To-do item:
Search the data for "primite" and copy every matching line.

Data in this exercise:
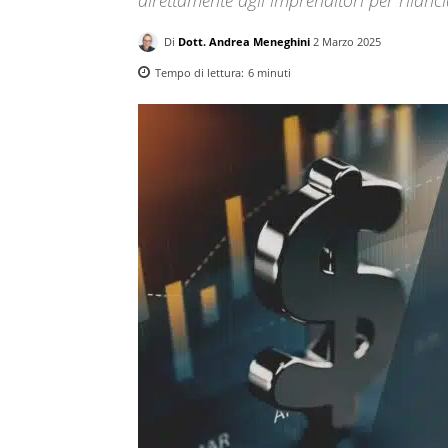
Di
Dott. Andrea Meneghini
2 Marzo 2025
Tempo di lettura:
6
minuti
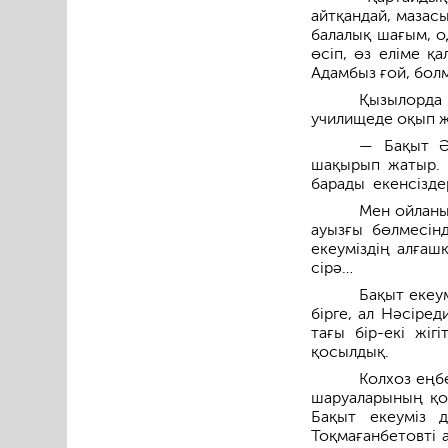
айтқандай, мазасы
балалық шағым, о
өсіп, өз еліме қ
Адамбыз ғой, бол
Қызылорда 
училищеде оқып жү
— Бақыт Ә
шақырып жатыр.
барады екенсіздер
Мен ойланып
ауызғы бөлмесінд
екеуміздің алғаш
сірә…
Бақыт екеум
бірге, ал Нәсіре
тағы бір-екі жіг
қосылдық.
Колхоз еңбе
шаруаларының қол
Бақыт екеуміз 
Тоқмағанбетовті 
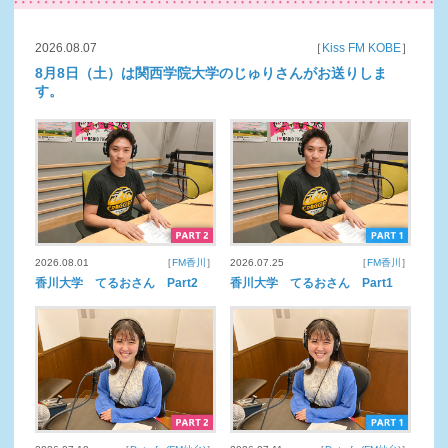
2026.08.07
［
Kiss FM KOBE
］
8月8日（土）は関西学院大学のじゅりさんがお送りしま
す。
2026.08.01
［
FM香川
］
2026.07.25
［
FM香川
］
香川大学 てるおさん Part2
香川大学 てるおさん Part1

* * *

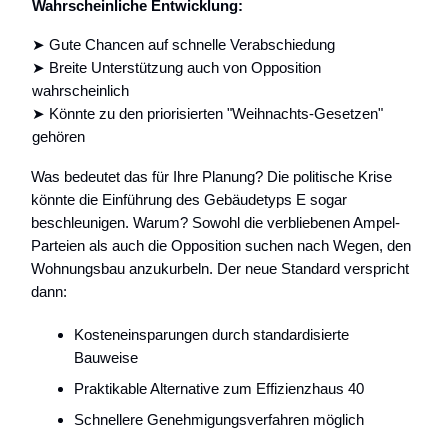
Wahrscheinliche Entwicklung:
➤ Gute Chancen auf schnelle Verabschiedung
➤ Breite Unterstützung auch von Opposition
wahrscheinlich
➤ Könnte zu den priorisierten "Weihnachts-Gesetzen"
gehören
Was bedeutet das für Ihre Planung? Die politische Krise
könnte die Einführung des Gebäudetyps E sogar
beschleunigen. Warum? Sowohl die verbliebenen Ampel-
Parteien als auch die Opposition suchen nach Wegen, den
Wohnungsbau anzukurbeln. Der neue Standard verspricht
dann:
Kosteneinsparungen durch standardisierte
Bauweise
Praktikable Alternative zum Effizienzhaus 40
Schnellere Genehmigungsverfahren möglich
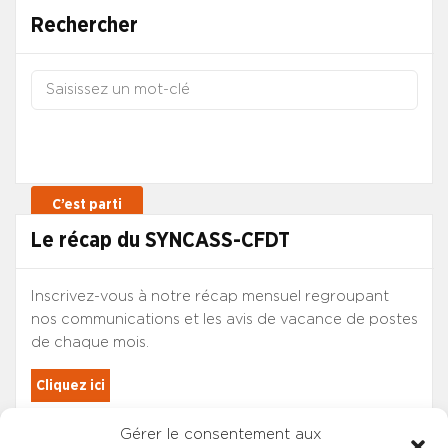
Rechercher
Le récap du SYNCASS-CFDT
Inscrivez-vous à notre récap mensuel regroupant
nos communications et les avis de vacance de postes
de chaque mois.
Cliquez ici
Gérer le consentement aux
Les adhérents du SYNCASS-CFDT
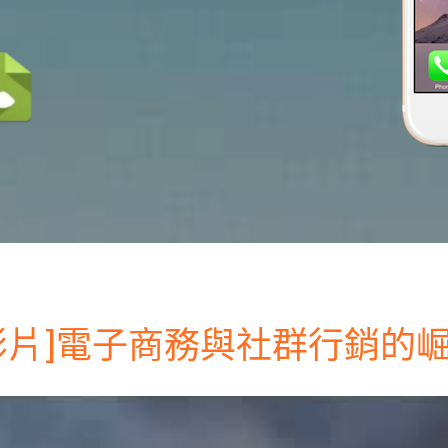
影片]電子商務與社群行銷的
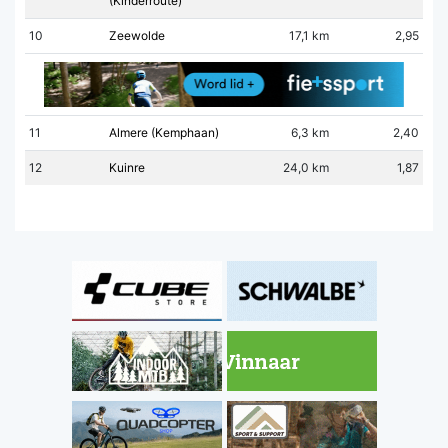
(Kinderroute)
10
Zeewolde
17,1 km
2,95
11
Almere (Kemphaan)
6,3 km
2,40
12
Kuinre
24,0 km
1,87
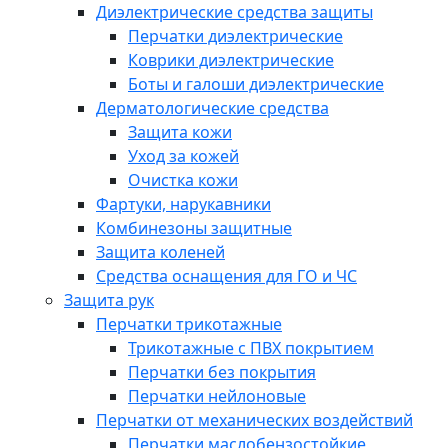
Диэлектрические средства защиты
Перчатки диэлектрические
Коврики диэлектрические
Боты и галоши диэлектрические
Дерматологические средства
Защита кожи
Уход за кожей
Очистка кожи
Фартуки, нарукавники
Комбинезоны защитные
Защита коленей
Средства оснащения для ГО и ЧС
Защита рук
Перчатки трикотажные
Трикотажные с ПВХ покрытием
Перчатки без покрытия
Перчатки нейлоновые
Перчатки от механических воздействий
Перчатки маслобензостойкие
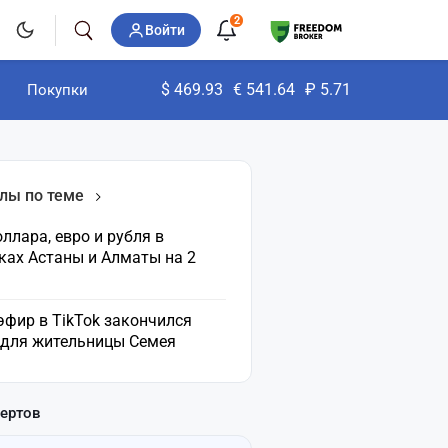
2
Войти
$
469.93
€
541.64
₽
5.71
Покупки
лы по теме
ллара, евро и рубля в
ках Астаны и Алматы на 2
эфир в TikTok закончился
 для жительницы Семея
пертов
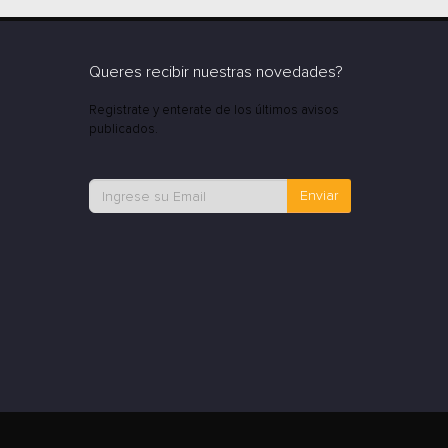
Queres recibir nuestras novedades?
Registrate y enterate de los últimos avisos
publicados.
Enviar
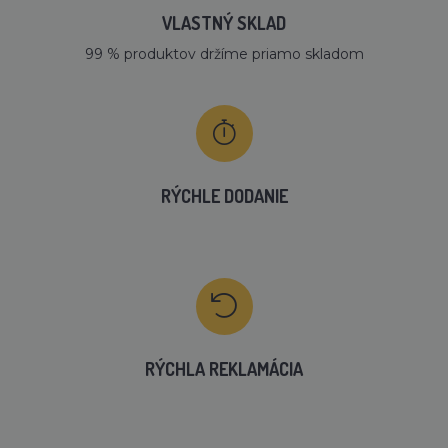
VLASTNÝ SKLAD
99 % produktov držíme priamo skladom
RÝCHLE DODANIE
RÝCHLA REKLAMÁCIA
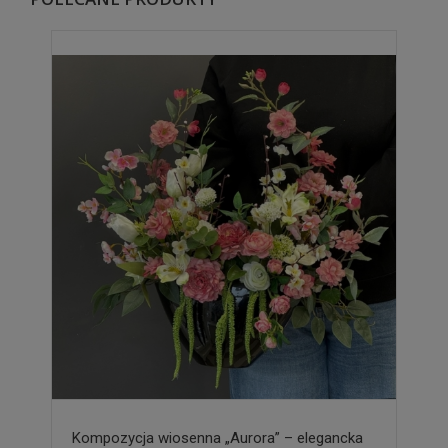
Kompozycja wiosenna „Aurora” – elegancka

---

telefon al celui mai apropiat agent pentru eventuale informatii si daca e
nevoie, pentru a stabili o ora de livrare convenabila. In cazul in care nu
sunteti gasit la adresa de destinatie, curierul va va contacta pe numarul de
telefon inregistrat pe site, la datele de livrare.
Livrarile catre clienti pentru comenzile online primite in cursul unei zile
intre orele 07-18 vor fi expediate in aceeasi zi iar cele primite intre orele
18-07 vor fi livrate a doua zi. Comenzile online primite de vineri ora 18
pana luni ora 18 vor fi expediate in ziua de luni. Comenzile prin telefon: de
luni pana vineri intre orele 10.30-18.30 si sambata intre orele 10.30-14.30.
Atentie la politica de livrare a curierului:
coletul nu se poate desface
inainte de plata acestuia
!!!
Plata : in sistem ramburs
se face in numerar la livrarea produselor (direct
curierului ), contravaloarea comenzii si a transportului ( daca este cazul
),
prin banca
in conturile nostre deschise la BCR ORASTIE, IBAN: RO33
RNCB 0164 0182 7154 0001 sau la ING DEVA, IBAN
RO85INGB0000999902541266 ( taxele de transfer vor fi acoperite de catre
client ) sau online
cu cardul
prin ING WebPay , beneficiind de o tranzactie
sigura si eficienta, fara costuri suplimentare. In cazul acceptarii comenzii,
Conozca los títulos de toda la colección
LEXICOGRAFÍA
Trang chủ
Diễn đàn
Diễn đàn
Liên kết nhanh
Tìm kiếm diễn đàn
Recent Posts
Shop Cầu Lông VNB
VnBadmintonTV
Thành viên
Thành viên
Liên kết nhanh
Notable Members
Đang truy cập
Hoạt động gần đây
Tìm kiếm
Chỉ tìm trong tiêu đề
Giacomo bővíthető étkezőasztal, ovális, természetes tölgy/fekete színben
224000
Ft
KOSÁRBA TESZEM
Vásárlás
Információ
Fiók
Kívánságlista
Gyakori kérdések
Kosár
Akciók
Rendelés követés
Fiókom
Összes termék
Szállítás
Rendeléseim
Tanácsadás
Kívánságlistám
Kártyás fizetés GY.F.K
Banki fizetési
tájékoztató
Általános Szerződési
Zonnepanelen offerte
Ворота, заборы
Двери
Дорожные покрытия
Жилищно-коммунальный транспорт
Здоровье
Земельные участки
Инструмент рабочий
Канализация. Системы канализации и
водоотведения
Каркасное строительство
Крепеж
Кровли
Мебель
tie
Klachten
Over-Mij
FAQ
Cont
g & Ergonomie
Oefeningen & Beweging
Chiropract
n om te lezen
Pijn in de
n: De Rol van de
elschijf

Answer area:
Livrarile catre clienti pentru comenzile online primite in cursul unei zile
intre orele 07-18 vor fi expediate in aceeasi zi iar cele primite intre orele
18-07 vor fi livrate a doua zi. Comenzile online primite de vineri ora 18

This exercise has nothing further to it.